## WHAT THE EXERCISE ASKS
Write out the listing below again, precisely as it is given.
>>>
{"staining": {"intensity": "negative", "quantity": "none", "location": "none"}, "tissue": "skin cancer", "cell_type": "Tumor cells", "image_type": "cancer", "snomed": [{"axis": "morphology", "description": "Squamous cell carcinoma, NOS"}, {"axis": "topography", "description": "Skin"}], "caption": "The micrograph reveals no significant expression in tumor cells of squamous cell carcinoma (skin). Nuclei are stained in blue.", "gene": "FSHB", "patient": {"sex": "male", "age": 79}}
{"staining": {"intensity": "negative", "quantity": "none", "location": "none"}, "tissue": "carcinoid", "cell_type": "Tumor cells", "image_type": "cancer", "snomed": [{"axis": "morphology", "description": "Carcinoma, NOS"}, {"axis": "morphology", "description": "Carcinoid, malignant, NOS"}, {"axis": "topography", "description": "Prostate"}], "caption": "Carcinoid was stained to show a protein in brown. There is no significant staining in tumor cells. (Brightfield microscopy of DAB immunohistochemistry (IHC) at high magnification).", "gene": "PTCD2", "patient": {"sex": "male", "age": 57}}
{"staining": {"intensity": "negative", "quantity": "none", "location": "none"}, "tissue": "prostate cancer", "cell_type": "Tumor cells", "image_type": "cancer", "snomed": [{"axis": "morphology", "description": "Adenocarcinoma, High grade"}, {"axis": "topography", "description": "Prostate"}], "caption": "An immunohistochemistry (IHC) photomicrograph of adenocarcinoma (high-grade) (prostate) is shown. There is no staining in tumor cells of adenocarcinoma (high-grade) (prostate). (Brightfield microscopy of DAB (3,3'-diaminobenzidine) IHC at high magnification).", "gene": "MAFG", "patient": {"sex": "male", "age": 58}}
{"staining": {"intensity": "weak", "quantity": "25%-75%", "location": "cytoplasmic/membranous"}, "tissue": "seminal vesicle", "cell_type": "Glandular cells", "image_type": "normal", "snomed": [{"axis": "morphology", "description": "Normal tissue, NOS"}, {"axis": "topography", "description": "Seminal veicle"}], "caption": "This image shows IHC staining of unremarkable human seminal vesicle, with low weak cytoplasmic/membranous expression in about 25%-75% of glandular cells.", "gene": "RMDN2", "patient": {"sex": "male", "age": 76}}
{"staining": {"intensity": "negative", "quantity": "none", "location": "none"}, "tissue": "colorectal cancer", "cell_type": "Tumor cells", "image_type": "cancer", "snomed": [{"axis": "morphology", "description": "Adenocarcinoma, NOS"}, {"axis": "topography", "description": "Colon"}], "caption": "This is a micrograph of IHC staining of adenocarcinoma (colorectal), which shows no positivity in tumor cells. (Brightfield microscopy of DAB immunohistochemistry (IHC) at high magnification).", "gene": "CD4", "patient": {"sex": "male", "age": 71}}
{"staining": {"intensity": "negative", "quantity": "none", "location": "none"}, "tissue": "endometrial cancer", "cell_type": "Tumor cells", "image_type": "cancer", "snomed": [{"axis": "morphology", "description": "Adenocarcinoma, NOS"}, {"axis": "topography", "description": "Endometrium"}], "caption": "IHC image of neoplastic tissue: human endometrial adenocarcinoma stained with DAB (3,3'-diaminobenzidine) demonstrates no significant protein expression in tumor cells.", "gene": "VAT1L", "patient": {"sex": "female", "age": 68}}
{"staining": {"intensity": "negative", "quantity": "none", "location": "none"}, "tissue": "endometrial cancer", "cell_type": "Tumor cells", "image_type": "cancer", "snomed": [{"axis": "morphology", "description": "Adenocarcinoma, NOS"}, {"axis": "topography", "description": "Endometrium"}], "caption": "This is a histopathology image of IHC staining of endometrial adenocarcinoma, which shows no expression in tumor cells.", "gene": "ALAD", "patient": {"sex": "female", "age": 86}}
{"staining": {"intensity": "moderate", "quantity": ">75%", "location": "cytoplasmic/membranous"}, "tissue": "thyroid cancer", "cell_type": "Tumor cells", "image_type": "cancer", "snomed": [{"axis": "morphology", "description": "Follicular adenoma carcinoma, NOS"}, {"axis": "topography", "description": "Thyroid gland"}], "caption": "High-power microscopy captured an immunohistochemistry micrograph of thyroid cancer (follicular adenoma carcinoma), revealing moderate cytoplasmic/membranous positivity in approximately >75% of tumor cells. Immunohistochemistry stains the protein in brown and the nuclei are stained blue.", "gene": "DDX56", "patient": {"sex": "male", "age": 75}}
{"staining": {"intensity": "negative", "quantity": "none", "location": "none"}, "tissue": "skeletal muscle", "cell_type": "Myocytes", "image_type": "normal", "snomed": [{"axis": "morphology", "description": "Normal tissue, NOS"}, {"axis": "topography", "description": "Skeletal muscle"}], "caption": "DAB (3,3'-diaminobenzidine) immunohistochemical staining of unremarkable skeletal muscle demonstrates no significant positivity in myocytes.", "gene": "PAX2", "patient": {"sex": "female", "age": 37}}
<<<
## TASK RESPONSE
{"staining": {"intensity": "negative", "quantity": "none", "location": "none"}, "tissue": "skin cancer", "cell_type": "Tumor cells", "image_type": "cancer", "snomed": [{"axis": "morphology", "description": "Squamous cell carcinoma, NOS"}, {"axis": "topography", "description": "Skin"}], "caption": "The micrograph reveals no significant expression in tumor cells of squamous cell carcinoma (skin). Nuclei are stained in blue.", "gene": "FSHB", "patient": {"sex": "male", "age": 79}}
{"staining": {"intensity": "negative", "quantity": "none", "location": "none"}, "tissue": "carcinoid", "cell_type": "Tumor cells", "image_type": "cancer", "snomed": [{"axis": "morphology", "description": "Carcinoma, NOS"}, {"axis": "morphology", "description": "Carcinoid, malignant, NOS"}, {"axis": "topography", "description": "Prostate"}], "caption": "Carcinoid was stained to show a protein in brown. There is no significant staining in tumor cells. (Brightfield microscopy of DAB immunohistochemistry (IHC) at high magnification).", "gene": "PTCD2", "patient": {"sex": "male", "age": 57}}
{"staining": {"intensity": "negative", "quantity": "none", "location": "none"}, "tissue": "prostate cancer", "cell_type": "Tumor cells", "image_type": "cancer", "snomed": [{"axis": "morphology", "description": "Adenocarcinoma, High grade"}, {"axis": "topography", "description": "Prostate"}], "caption": "An immunohistochemistry (IHC) photomicrograph of adenocarcinoma (high-grade) (prostate) is shown. There is no staining in tumor cells of adenocarcinoma (high-grade) (prostate). (Brightfield microscopy of DAB (3,3'-diaminobenzidine) IHC at high magnification).", "gene": "MAFG", "patient": {"sex": "male", "age": 58}}
{"staining": {"intensity": "weak", "quantity": "25%-75%", "location": "cytoplasmic/membranous"}, "tissue": "seminal vesicle", "cell_type": "Glandular cells", "image_type": "normal", "snomed": [{"axis": "morphology", "description": "Normal tissue, NOS"}, {"axis": "topography", "description": "Seminal veicle"}], "caption": "This image shows IHC staining of unremarkable human seminal vesicle, with low weak cytoplasmic/membranous expression in about 25%-75% of glandular cells.", "gene": "RMDN2", "patient": {"sex": "male", "age": 76}}
{"staining": {"intensity": "negative", "quantity": "none", "location": "none"}, "tissue": "colorectal cancer", "cell_type": "Tumor cells", "image_type": "cancer", "snomed": [{"axis": "morphology", "description": "Adenocarcinoma, NOS"}, {"axis": "topography", "description": "Colon"}], "caption": "This is a micrograph of IHC staining of adenocarcinoma (colorectal), which shows no positivity in tumor cells. (Brightfield microscopy of DAB immunohistochemistry (IHC) at high magnification).", "gene": "CD4", "patient": {"sex": "male", "age": 71}}
{"staining": {"intensity": "negative", "quantity": "none", "location": "none"}, "tissue": "endometrial cancer", "cell_type": "Tumor cells", "image_type": "cancer", "snomed": [{"axis": "morphology", "description": "Adenocarcinoma, NOS"}, {"axis": "topography", "description": "Endometrium"}], "caption": "IHC image of neoplastic tissue: human endometrial adenocarcinoma stained with DAB (3,3'-diaminobenzidine) demonstrates no significant protein expression in tumor cells.", "gene": "VAT1L", "patient": {"sex": "female", "age": 68}}
{"staining": {"intensity": "negative", "quantity": "none", "location": "none"}, "tissue": "endometrial cancer", "cell_type": "Tumor cells", "image_type": "cancer", "snomed": [{"axis": "morphology", "description": "Adenocarcinoma, NOS"}, {"axis": "topography", "description": "Endometrium"}], "caption": "This is a histopathology image of IHC staining of endometrial adenocarcinoma, which shows no expression in tumor cells.", "gene": "ALAD", "patient": {"sex": "female", "age": 86}}
{"staining": {"intensity": "moderate", "quantity": ">75%", "location": "cytoplasmic/membranous"}, "tissue": "thyroid cancer", "cell_type": "Tumor cells", "image_type": "cancer", "snomed": [{"axis": "morphology", "description": "Follicular adenoma carcinoma, NOS"}, {"axis": "topography", "description": "Thyroid gland"}], "caption": "High-power microscopy captured an immunohistochemistry micrograph of thyroid cancer (follicular adenoma carcinoma), revealing moderate cytoplasmic/membranous positivity in approximately >75% of tumor cells. Immunohistochemistry stains the protein in brown and the nuclei are stained blue.", "gene": "DDX56", "patient": {"sex": "male", "age": 75}}
{"staining": {"intensity": "negative", "quantity": "none", "location": "none"}, "tissue": "skeletal muscle", "cell_type": "Myocytes", "image_type": "normal", "snomed": [{"axis": "morphology", "description": "Normal tissue, NOS"}, {"axis": "topography", "description": "Skeletal muscle"}], "caption": "DAB (3,3'-diaminobenzidine) immunohistochemical staining of unremarkable skeletal muscle demonstrates no significant positivity in myocytes.", "gene": "PAX2", "patient": {"sex": "female", "age": 37}}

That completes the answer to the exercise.